In attesa che i dizionari online più aperti ad ogni sozzura neologistica lo includano, “Men’s Health”, evidentemente più a conoscenza dello slang, avverte: Jeffing non ha niente a che fare con le parolacce. Excusatio non petita, perché lo dice? Dai dizionari storici si apprende che il jeffing era un gioco d’azzardo praticato un tempo (oggi però almost entirely out of practice, secondo l’autorevole dizionario inglese di Oxford) lanciando in aria delle specie di dadi che su una faccia avevano incisa una tacca, che doveva restare sul lato alto.
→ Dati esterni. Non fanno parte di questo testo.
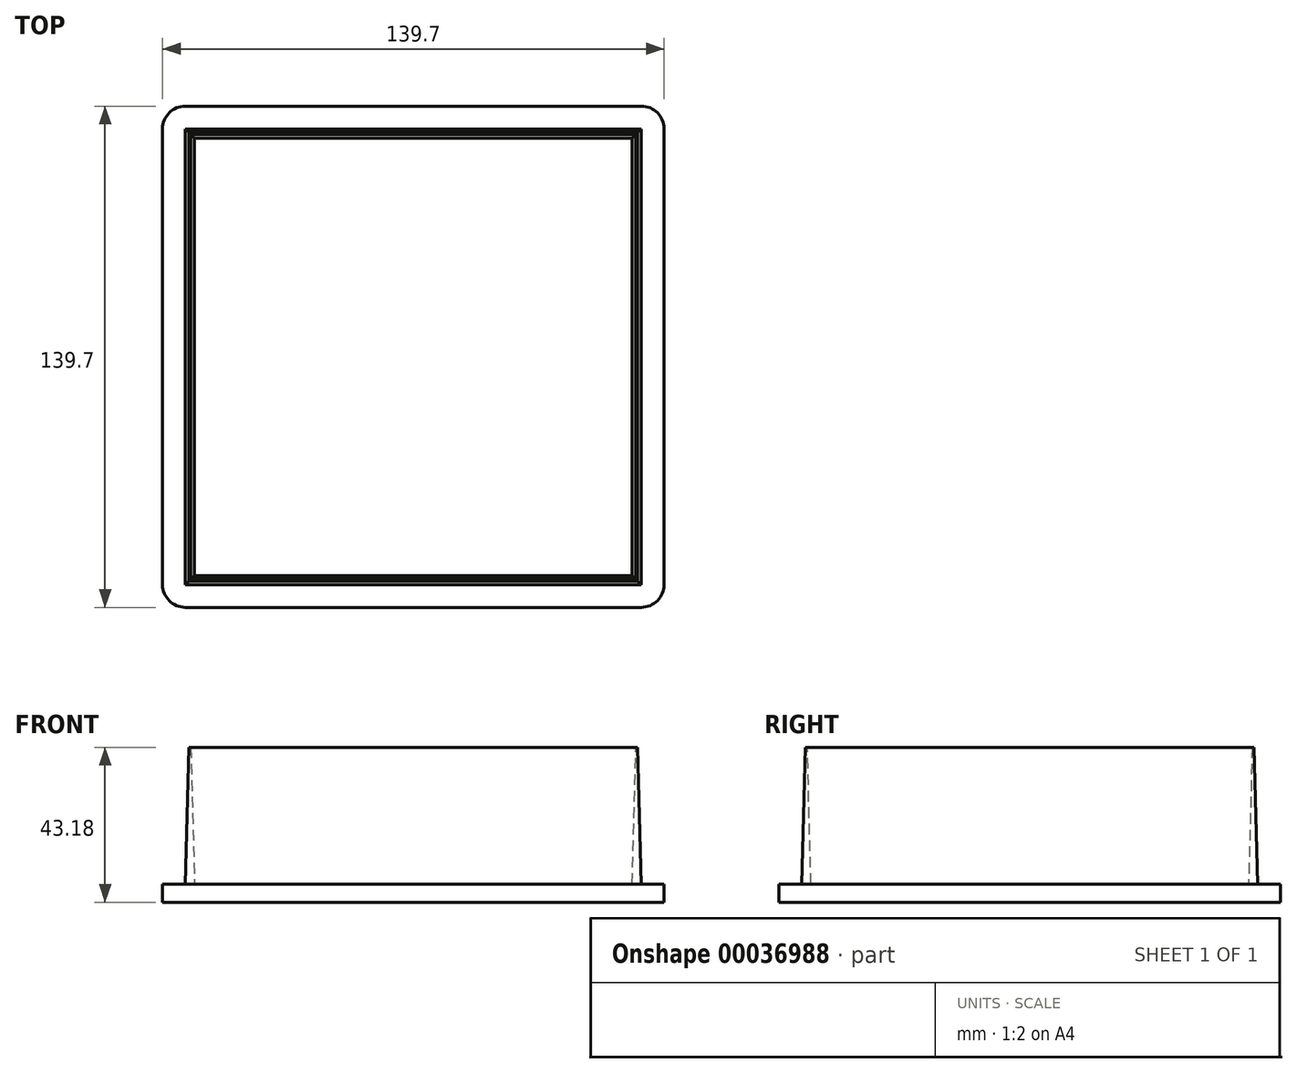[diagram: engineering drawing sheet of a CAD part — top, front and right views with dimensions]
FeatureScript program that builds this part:
annotation { "Feature Type Name" : "Feature", "Feature Type Description" : "" }
export const myFeature = defineFeature(function(context is Context, id is Id, definition is map)
    precondition{}
    {
        {
            var Q0;
            Q0=qCreatedBy(makeId("Top.planeOp"),FACE);
            var sketch = newSketch(context, id + "F0", { "sketchPlane" : qUnion([Q0])});
            skLineSegment(sketch, "E0.rect.bottom", {"start": v(63.5, 63.5) * mm, "end": v(-63.5, 63.5) * mm});
            skLineSegment(sketch, "E0.rect.top", {"start": v(63.5, -63.5) * mm, "end": v(-63.5, -63.5) * mm});
            skLineSegment(sketch, "E0.rect.left", {"start": v(63.5, 63.5) * mm, "end": v(63.5, -63.5) * mm});
            skLineSegment(sketch, "E0.rect.right", {"start": v(-63.5, 63.5) * mm, "end": v(-63.5, -63.5) * mm});
            skPoint(sketch, "E0.rect.middle", {"position": v(0, 0) * mm});
            skLineSegment(sketch, "E1.0", {"start": v(-60.96, 60.96) * mm, "end": v(-60.96, -60.96) * mm});
            skLineSegment(sketch, "E1.1", {"start": v(60.96, 60.96) * mm, "end": v(-60.96, 60.96) * mm});
            skLineSegment(sketch, "E1.2", {"start": v(60.96, 60.96) * mm, "end": v(60.96, -60.96) * mm});
            skLineSegment(sketch, "E1.3", {"start": v(60.96, -60.96) * mm, "end": v(-60.96, -60.96) * mm});
            skSolve(sketch);
        }
        {
            var Q0;
            Q0=makeQuery(id+"F0.imprint","IMPRINT",FACE,{"disambiguationData":[TD([[makeQuery(id+"F0.imprint","IMPRINT",EDGE,{"derivedFrom":sQuery(id+"F0.wireOp",EDGE,"E0.rect.bottom")}),1.0]])]});
            extrude(context, id + "F1", {"entities" : qUnion([Q0]), "depth" : 38.1 * mm, "hasDraft" : true, "draftAngle" : 1.5 * degree, "draftPullDirection" : true});
        }
        {
            var Q0;
            Q0=qCreatedBy(makeId("Top.planeOp"),FACE);
            var sketch = newSketch(context, id + "F2", { "sketchPlane" : qUnion([Q0])});
            skLineSegment(sketch, "E2.rect.bottom", {"start": v(69.85, -69.85) * mm, "end": v(-69.85, -69.85) * mm});
            skLineSegment(sketch, "E2.rect.top", {"start": v(69.85, 69.85) * mm, "end": v(-69.85, 69.85) * mm});
            skLineSegment(sketch, "E2.rect.left", {"start": v(69.85, -69.85) * mm, "end": v(69.85, 69.85) * mm});
            skLineSegment(sketch, "E2.rect.right", {"start": v(-69.85, -69.85) * mm, "end": v(-69.85, 69.85) * mm});
            skPoint(sketch, "E2.rect.middle", {"position": v(0, 0) * mm});
            skSolve(sketch);
        }
        {
            var Q0;
            Q0 = qSketchRegion(id + "F2", true);
            extrude(context, id + "F3", {"entities" : qUnion([Q0]), "operationType" : NewBodyOperationType.ADD, "oppositeDirection" : true, "depth" : 5.08 * mm});
        }
        {
            var Q0;
            Q0=makeQuery(id+"F3.opExtrude","SWEPT_EDGE",EDGE,{"disambiguationData":[OSD([sQuery(id+"F2.wireOp",EDGE,"E2.rect.top"),sQuery(id+"F2.wireOp",EDGE,"E2.rect.right")])]});
            var Q1;
            Q1=makeQuery(id+"F3.opExtrude","SWEPT_EDGE",EDGE,{"disambiguationData":[OSD([sQuery(id+"F2.wireOp",EDGE,"E2.rect.bottom"),sQuery(id+"F2.wireOp",EDGE,"E2.rect.right")])]});
            var Q2;
            Q2=makeQuery(id+"F3.opExtrude","SWEPT_EDGE",EDGE,{"disambiguationData":[OSD([sQuery(id+"F2.wireOp",EDGE,"E2.rect.bottom"),sQuery(id+"F2.wireOp",EDGE,"E2.rect.left")])]});
            var Q3;
            Q3=makeQuery(id+"F3.opExtrude","SWEPT_EDGE",EDGE,{"disambiguationData":[OSD([sQuery(id+"F2.wireOp",EDGE,"E2.rect.top"),sQuery(id+"F2.wireOp",EDGE,"E2.rect.left")])]});
            fillet(context, id + "F4", {"entities" : qUnion([Q0, Q1, Q2, Q3]), "radius" : 6.35 * mm, "tangentPropagation" : true, "allowEdgeOverflow" : false});
        }
    });
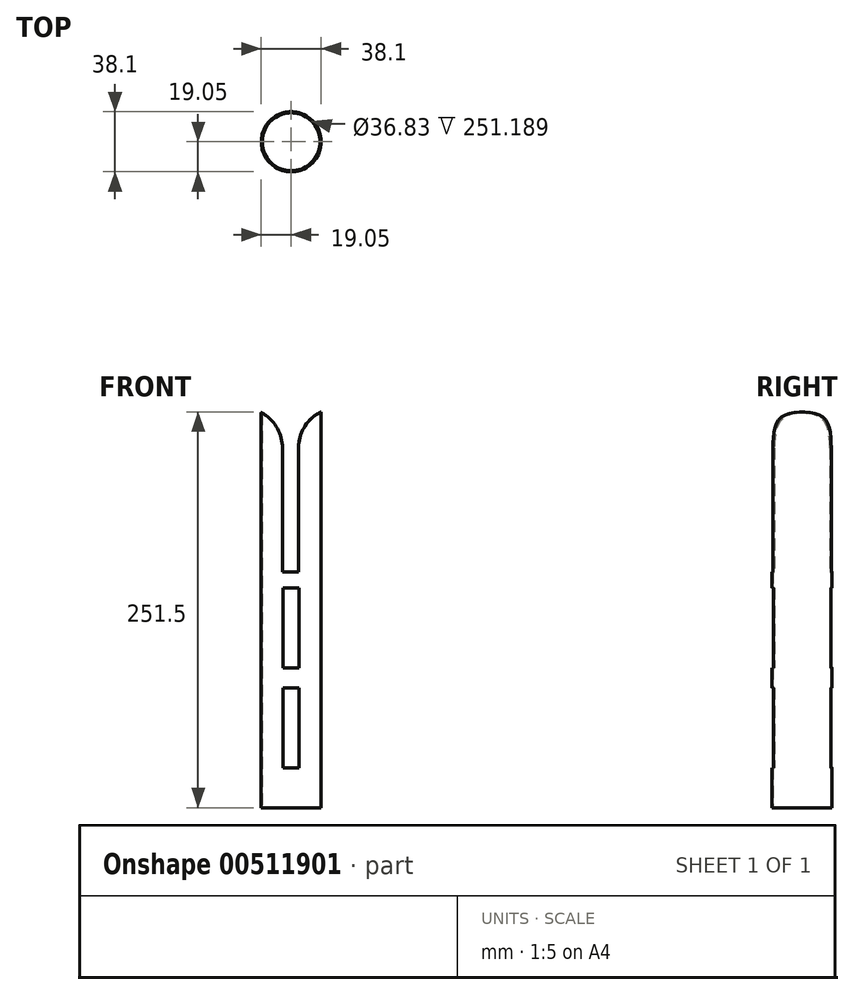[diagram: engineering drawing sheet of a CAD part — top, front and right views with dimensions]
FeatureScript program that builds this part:
annotation { "Feature Type Name" : "Feature", "Feature Type Description" : "" }
export const myFeature = defineFeature(function(context is Context, id is Id, definition is map)
    precondition{}
    {
        {
            var Q0;
            Q0=qCreatedBy(makeId("Top.planeOp"),FACE);
            var sketch = newSketch(context, id + "F0", { "sketchPlane" : qUnion([Q0])});
            skCircle(sketch, "E0", {"center": v(0, 0) * mm, "radius": 19.05 * mm});
            skSolve(sketch);
        }
        {
            var Q0;
            Q0=makeQuery(id+"F0.imprint","IMPRINT",FACE,{"disambiguationData":[TD([[makeQuery(id+"F0.imprint","IMPRINT",EDGE,{"derivedFrom":sQuery(id+"F0.wireOp",EDGE,"E0")}),1.0]])]});
            extrude(context, id + "F1", {"entities" : qUnion([Q0]), "depth" : 254 * mm, "offsetDistance" : 25.4 * mm});
        }
        {
            var Q0;
            Q0=makeQuery(id+"F1.opExtrude","CAP_FACE",FACE,{"disambiguationData":[OSD([sQuery(id+"F0.wireOp",EDGE,"E0")])],"isStart":true});
            var Q1;
            Q1=makeQuery(id+"F1.opExtrude","CAP_FACE",FACE,{"disambiguationData":[OSD([sQuery(id+"F0.wireOp",EDGE,"E0")])],"isStart":false});
            shell(context, id + "F2", {"entities" : qUnion([Q0, Q1]), "thickness" : 0.64 * mm});
        }
        {
            var Q0;
            Q0=qCreatedBy(makeId("Front.planeOp"),FACE);
            var sketch = newSketch(context, id + "F3", { "sketchPlane" : qUnion([Q0])});
            skLineSegment(sketch, "E1.bottom", {"start": v(5.08, 76.2) * mm, "end": v(-5.08, 76.2) * mm});
            skLineSegment(sketch, "E1.top", {"start": v(5.08, 25.4) * mm, "end": v(-5.08, 25.4) * mm});
            skLineSegment(sketch, "E1.left", {"start": v(5.08, 76.2) * mm, "end": v(5.08, 25.4) * mm});
            skLineSegment(sketch, "E1.right", {"start": v(-5.08, 76.2) * mm, "end": v(-5.08, 25.4) * mm});
            skPoint(sketch, "E1.middle", {"position": v(0, 50.8) * mm});
            skLineSegment(sketch, "E2.bottom", {"start": v(5.08, 139.7) * mm, "end": v(-5.08, 139.7) * mm});
            skLineSegment(sketch, "E2.top", {"start": v(5.08, 88.9) * mm, "end": v(-5.08, 88.9) * mm});
            skLineSegment(sketch, "E2.left", {"start": v(5.08, 139.7) * mm, "end": v(5.08, 88.9) * mm});
            skLineSegment(sketch, "E2.right", {"start": v(-5.08, 139.7) * mm, "end": v(-5.08, 88.9) * mm});
            skPoint(sketch, "E2.middle", {"position": v(0, 114.3) * mm});
            skLineSegment(sketch, "E3.bottom", {"start": v(4.64, 276.86) * mm, "end": v(-5.52, 276.86) * mm});
            skLineSegment(sketch, "E3.top", {"start": v(4.64, 149.86) * mm, "end": v(-5.52, 149.86) * mm});
            skLineSegment(sketch, "E3.left", {"start": v(4.64, 276.86) * mm, "end": v(4.64, 149.86) * mm});
            skLineSegment(sketch, "E3.right", {"start": v(-5.52, 276.86) * mm, "end": v(-5.52, 149.86) * mm});
            skPoint(sketch, "E3.middle", {"position": v(-0.44, 213.36) * mm});
            skSolve(sketch);
        }
        {
            var Q0;
            Q0 = qSketchRegion(id + "F3", true);
            extrude(context, id + "F4", {"entities" : qUnion([Q0]), "operationType" : NewBodyOperationType.REMOVE, "endBound" : BoundingType.SYMMETRIC, "depth" : 76.2 * mm});
        }
        {
            var Q0;
            Q0=makeQuery(id+"F4.boolean.opBoolean","INTERSECT",EDGE,{"disambiguationData":[OD(0.0)],"derivedFrom":[makeQuery(id+"F1.opExtrude","CAP_FACE",FACE,{"disambiguationData":[OSD([sQuery(id+"F0.wireOp",EDGE,"E0")])],"isStart":false}),makeQuery(id+"F4.opExtrude","SWEPT_FACE",FACE,{"disambiguationData":[OSD([sQuery(id+"F3.wireOp",EDGE,"E3.left")])]})]});
            var Q1;
            Q1=makeQuery(id+"F4.boolean.opBoolean","INTERSECT",EDGE,{"disambiguationData":[OD(1.0)],"derivedFrom":[makeQuery(id+"F1.opExtrude","CAP_FACE",FACE,{"disambiguationData":[OSD([sQuery(id+"F0.wireOp",EDGE,"E0")])],"isStart":false}),makeQuery(id+"F4.opExtrude","SWEPT_FACE",FACE,{"disambiguationData":[OSD([sQuery(id+"F3.wireOp",EDGE,"E3.right")])]})]});
            fillet(context, id + "F5", {"entities" : qUnion([Q0, Q1]), "radius" : 25.4 * mm, "allowEdgeOverflow" : false});
        }
    });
Se andava male, la parola jeffing assumeva un significato affine al termine usato da Fantozzi per la Corazzata Potemkin.

Probabilmente da ciò, o dal comportamento del giocatore perdente (ma ammetto di non aver trovato spiegazioni convincenti) si è diffuso il modo effing and jeffing, qualcosa come “urlare e imprecare”: il traduttore Reverso di Google (https://context.reverso.net) porta vari esempi, tra cui He started effing and jeffing and, "Anybody mentions the effing photofits to me again, they'll be doing traffic for the rest of their service, tradotto "Cominciò a urlare e imprecare: "Chiunque menzioni ancora quel c* di identikit, dirigerà il traffico per il resto della sua carriera" (suppongo sia la minaccia di un capo-poliziotto ai suoi dipendenti).

Insomma, un po’ come se dagli insegnamenti dell’ottimo Gianni De Madonna si traesse, in Italia, un verbo “madonnare”. Collega Fregonara, tu chiamalo, se vuoi, un modo gentile.